Ranaldi expressou sua preocupação, indicando que as fotos do repetidor mostram um tamanho “realmente fora do comum”. A superintendente afirmou que as autoridades costumam ser rigorosas na avaliação de projetos que possam afetar a estética da cidade. No entanto, agora que o equipamento já está em funcionamento, a oportunidade de intervir na situação parece ser limitada.
Esse incidente não é um caso isolado. O centro histórico de Florença tem uma história recheada de controvérsias relacionadas à arquitetura e ao patrimônio. No ano anterior, o Ministério Público local abriu uma investigação sobre a construção de um polêmico “cubo negro” em uma área classificada como Patrimônio Mundial pela UNESCO. Este edifício, que está inserido em um complexo de mais de 150 apartamentos de luxo destinados a aluguéis de curta duração, recebeu críticas de moradores que o consideram uma afronta ao panorama tradicional da cidade, caracterizado por suas construções históricas e colinas verdes.

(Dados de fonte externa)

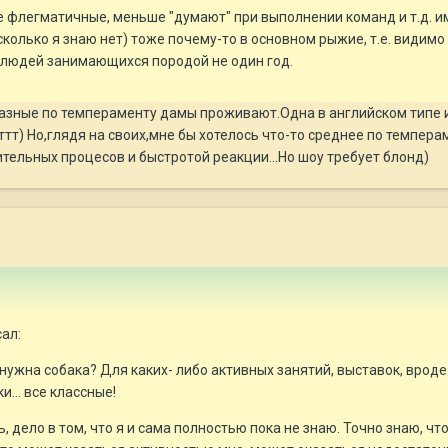
е флегматичные, меньше "думают" при выполнении команд и т.д. им
олько я знаю нет) тоже почему-то в основном рыжие, т.е. видимо в
людей занимающихся породой не один год.
азные по темпераменту дамы проживают.Одна в английском типе и 
т) Но,глядя на своих,мне бы хотелось что-то среднее по темпера
тельных процесов и быстротой реакции...Но шоу требует блонд)
сал:
 нужна собака? Для каких- либо активных занятий, выставок, вроде 
... все классные!
ь, дело в том, что я и сама полностью пока не знаю. Точно знаю, ч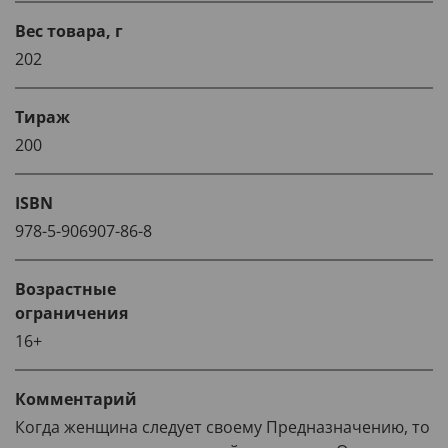
Вес товара, г
202
Тираж
200
ISBN
978-5-906907-86-8
Возрастные
ограничения
16+
Комментарий
Когда женщина следует своему Предназначению, то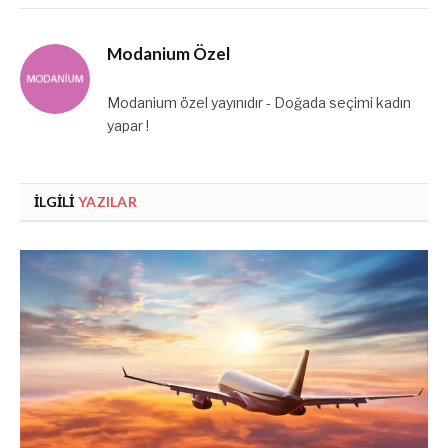
Modanium Özel
Modanium özel yayınıdır - Doğada seçimi kadın
yapar !
İLGILI
YAZILAR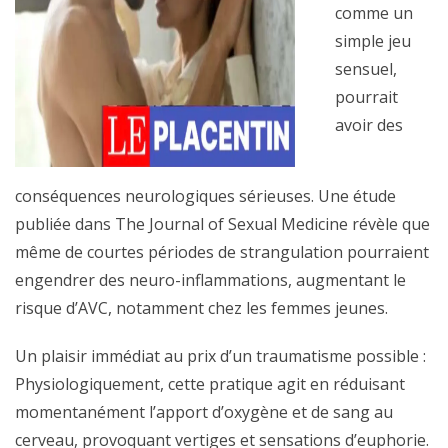
comme un
simple jeu
sensuel,
pourrait
avoir des
conséquences neurologiques sérieuses. Une étude
publiée dans The Journal of Sexual Medicine révèle que
même de courtes périodes de strangulation pourraient
engendrer des neuro-inflammations, augmentant le
risque d’AVC, notamment chez les femmes jeunes.
Un plaisir immédiat au prix d’un traumatisme possible :
Physiologiquement, cette pratique agit en réduisant
momentanément l’apport d’oxygène et de sang au
cerveau, provoquant vertiges et sensations d’euphorie.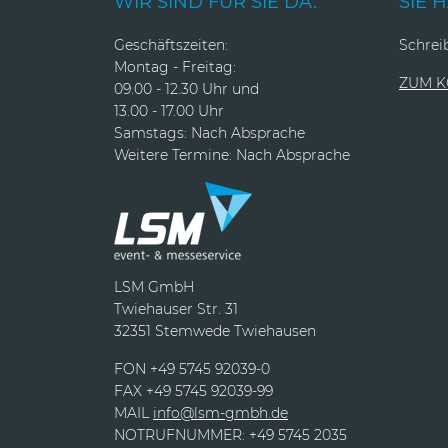
WIR SIND FÜR SIE DA.
SIE 
Geschäftszeiten:
Schreib
Montag - Freitag:
ZUM 
09.00 - 12.30 Uhr und
13.00 - 17.00 Uhr
Samstags: Nach Absprache
Weitere Termine: Nach Absprache
LSM GmbH
Twiehauser Str. 31
32351 Stemwede Twiehausen
FON +49 5745 92039-0
FAX +49 5745 92039-99
MAIL
info@lsm-gmbh.de
NOTRUFNUMMER: +49 5745 2035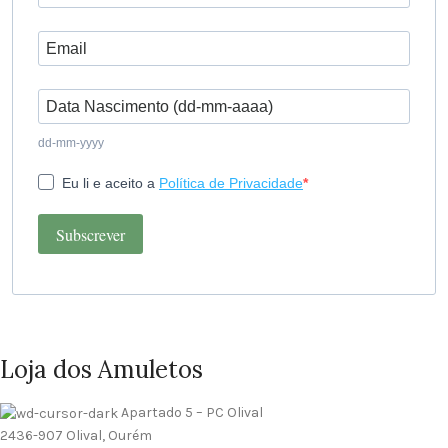
dd-mm-yyyy
Eu li e aceito a
Política de Privacidade
Subscrever
Loja dos Amuletos
Apartado 5 – PC Olival
2436-907 Olival, Ourém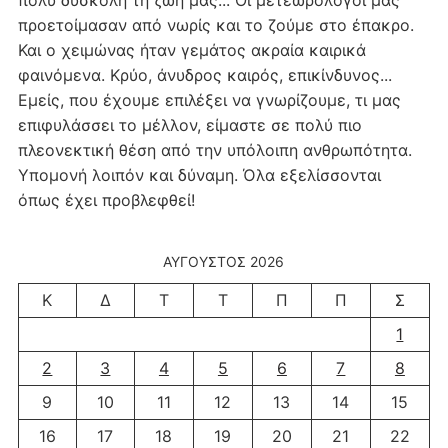
προετοίμασαν από νωρίς και το ζούμε στο έπακρο.
Και ο χειμώνας ήταν γεμάτος ακραία καιρικά
φαινόμενα. Κρύο, άνυδρος καιρός, επικίνδυνος...
Εμείς, που έχουμε επιλέξει να γνωρίζουμε, τι μας
επιφυλάσσει το μέλλον, είμαστε σε πολύ πιο
πλεονεκτική θέση από την υπόλοιπη ανθρωπότητα.
Υπομονή λοιπόν και δύναμη. Όλα εξελίσσονται
όπως έχει προβλεφθεί!
ΑΎΓΟΥΣΤΟΣ 2026
Κ
Δ
Τ
Τ
Π
Π
Σ
1
2
3
4
5
6
7
8
9
10
11
12
13
14
15
16
17
18
19
20
21
22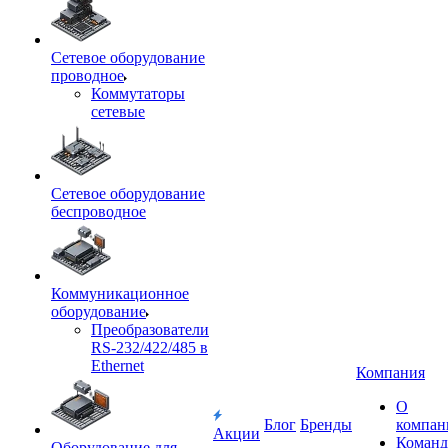
Сетевое оборудование
проводное
Коммутаторы
сетевые
Сетевое оборудование
беспроводное
Коммуникационное
оборудование
Преобразователи
RS-232/422/485 в
Ethernet
Компания
О
Блог
Бренды
компан
Акции
Команд
Оборудование для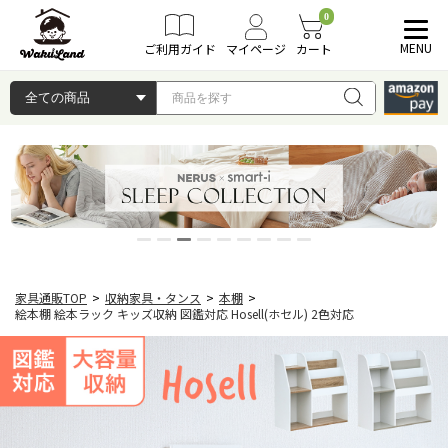
0
MENU
ご利用ガイド
マイページ
カート
家具通販TOP
>
収納家具・タンス
>
本棚
>
絵本棚 絵本ラック キッズ収納 図鑑対応 Hosell(ホセル) 2色対応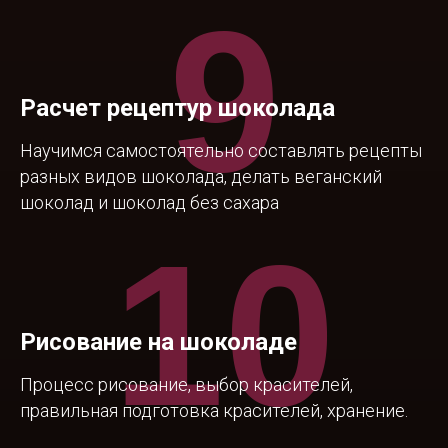
9
Расчет рецептур шоколада
Научимся самостоятельно составлять рецепты
разных видов шоколада, делать веганский
шоколад и шоколад без сахара
10
Рисование на шоколаде
Процесс рисование, выбор красителей,
правильная подготовка красителей, хранение.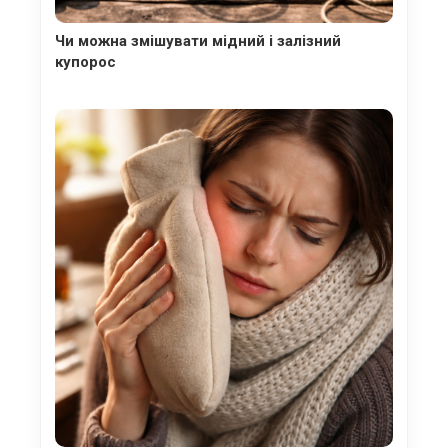
Чи можна змішувати мідний і залізний
купорос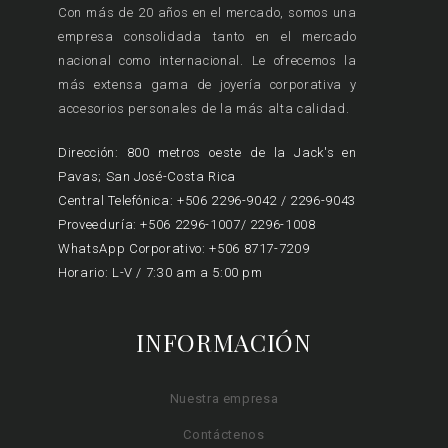
Con más de 20 años en el mercado, somos una
empresa consolidada tanto en el mercado
nacional como internacional. Le ofrecemos la
más extensa gama de joyería corporativa y
accesorios personales de la más alta calidad.
Dirección: 800 metros oeste de la Jack's en
Pavas; San José-Costa Rica
Central Telefónica: +506 2296-9042 / 2296-9043
Proveeduría: +506 2296-1007/ 2296-1008
WhatsApp Corporativo: +506 8717-7209
Horario: L-V / 7:30 am a 5:00 pm
INFORMACIÓN
Nuestra empresa
Contáctenos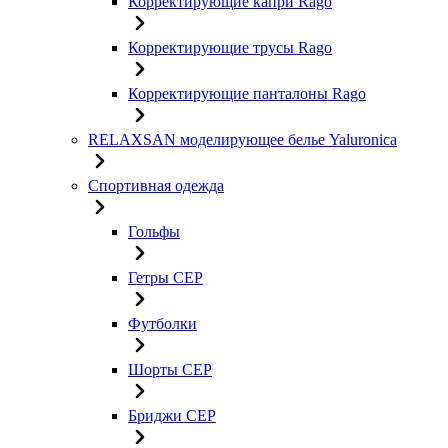
Корректирующие капри Rago
Корректирующие трусы Rago
Корректирующие панталоны Rago
RELAXSAN моделирующее белье Yaluroniсa
Спортивная одежда
Гольфы
Гетры CEP
Футболки
Шорты CEP
Бриджи CEP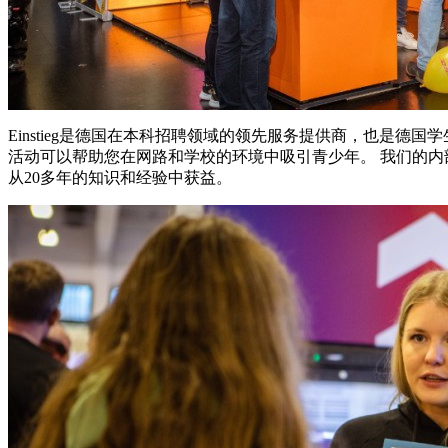
Einstieg是德国在本科招聘领域的领先服务提供商，也是
活动可以帮助您在网路和学校的环境中吸引青少年。 我们的内部学
从20多年的知识和经验中获益。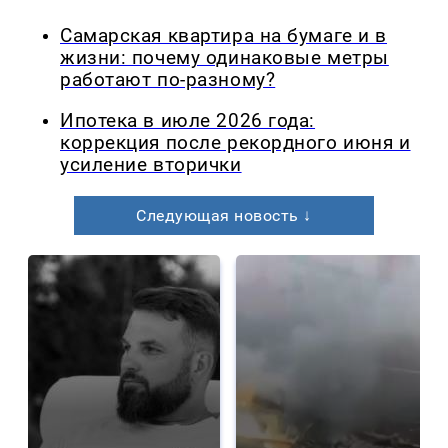
Самарская квартира на бумаге и в
жизни: почему одинаковые метры
работают по-разному?
Ипотека в июле 2026 года:
коррекция после рекордного июня и
усиление вторички
Следующая новость ↓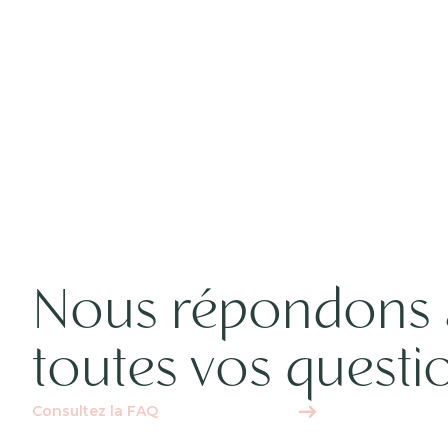
Nous répondons 
toutes vos questi
Consultez la FAQ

A crescente preocupação com construções que contrastam com a paisagem histórica indica uma insatisfação generalizada entre os habitantes de Florença, que se sentem ameaçados pela modernização desmedida. O dilema entre desenvolvimento urbano e preservação cultural continua a ser uma batalha que a cidade deve enfrentar, enquanto cidadãos e autoridades debatem qual caminho seguir.